Passage shown:
......

Mistakes Were Made: Knowledge of Errors on Returns and What to Do About Them

By Lea M. Fletcher, CPA, and Jesse L. Palmer, CPA

Editor: Heidi A. Ridgeway, CPA

Imagine this scenario—after many years of pursuit, a CPA finally lands the income tax preparation work for a key prospect. During preparation of the current-year return, the CPA discovers the client's former preparer claimed the domestic production activities deduction under Sec. 199 on nonqualifying income. Furthermore, the former preparer did not include an addition modification for bonus depreciation on the client's state income tax return. Both errors resulted in a significant understatement of taxable income.

Obviously, the client will be less than thrilled with this news and, although the CPA may not be enthusiastic about telling a brand-new client that she owes additional federal and state tax for prior years, the CPA is bound by professional responsibilities. So what is the next step? Since the CPA did not prepare the erroneous returns, can he just "let sleeping dogs lie" and not inform the client? Under both Circular 230, Regulations Governing Practice Before the Internal Revenue Service (31 C.F.R. Part 10), and professional standards, the answer is clearly "No."

Many CPAs have likely experienced this situation, or perhaps they have discovered an error on a previously filed return that they prepared. In either case, Section 10.21 of Circular 230 requires a practitioner who knows that the client has made an error in, or omission from, any return, affidavit, or other document submitted under the revenue laws of the United States to advise the client promptly of the error or omission. As a practitioner, the CPA also must advise the client of the potential consequences of the error or omission.

......

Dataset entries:
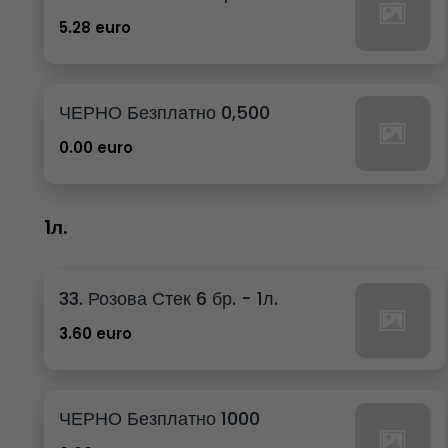
5.28 euro
ЧЕРНО Безплатно 0,500
0.00 euro
1л.
33. Розова Стек 6 бр. - 1л.
3.60 euro
ЧЕРНО Безплатно 1000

......

Instructions:
**a)** Can you rewrite the paragraph beginning "Many CPAs have likely experienced" from the article on tax-return errors as a short bulleted list that keeps its main facts?
**b)** Could you reproduce the part of the article on tax-return errors starting with "Editor: Heidi A." and going on through "of taxable income."?

Responses to the exercise:
**a)**
- CPAs may discover errors on returns that another preparer did or on previously filed returns they prepared themselves.
- In either case, Section 10.21 of Circular 230 applies to a practitioner who knows the client made an error in, or omission from, any return, affidavit, or other document submitted under U.S. revenue laws.
- That practitioner must promptly advise the client of the error or omission.
- The CPA must also advise the client of its potential consequences.

**b)**
Editor: Heidi A. Ridgeway, CPA

Imagine this scenario—after many years of pursuit, a CPA finally lands the income tax preparation work for a key prospect. During preparation of the current-year return, the CPA discovers the client's former preparer claimed the domestic production activities deduction under Sec. 199 on nonqualifying income. Furthermore, the former preparer did not include an addition modification for bonus depreciation on the client's state income tax return. Both errors resulted in a significant understatement of taxable income.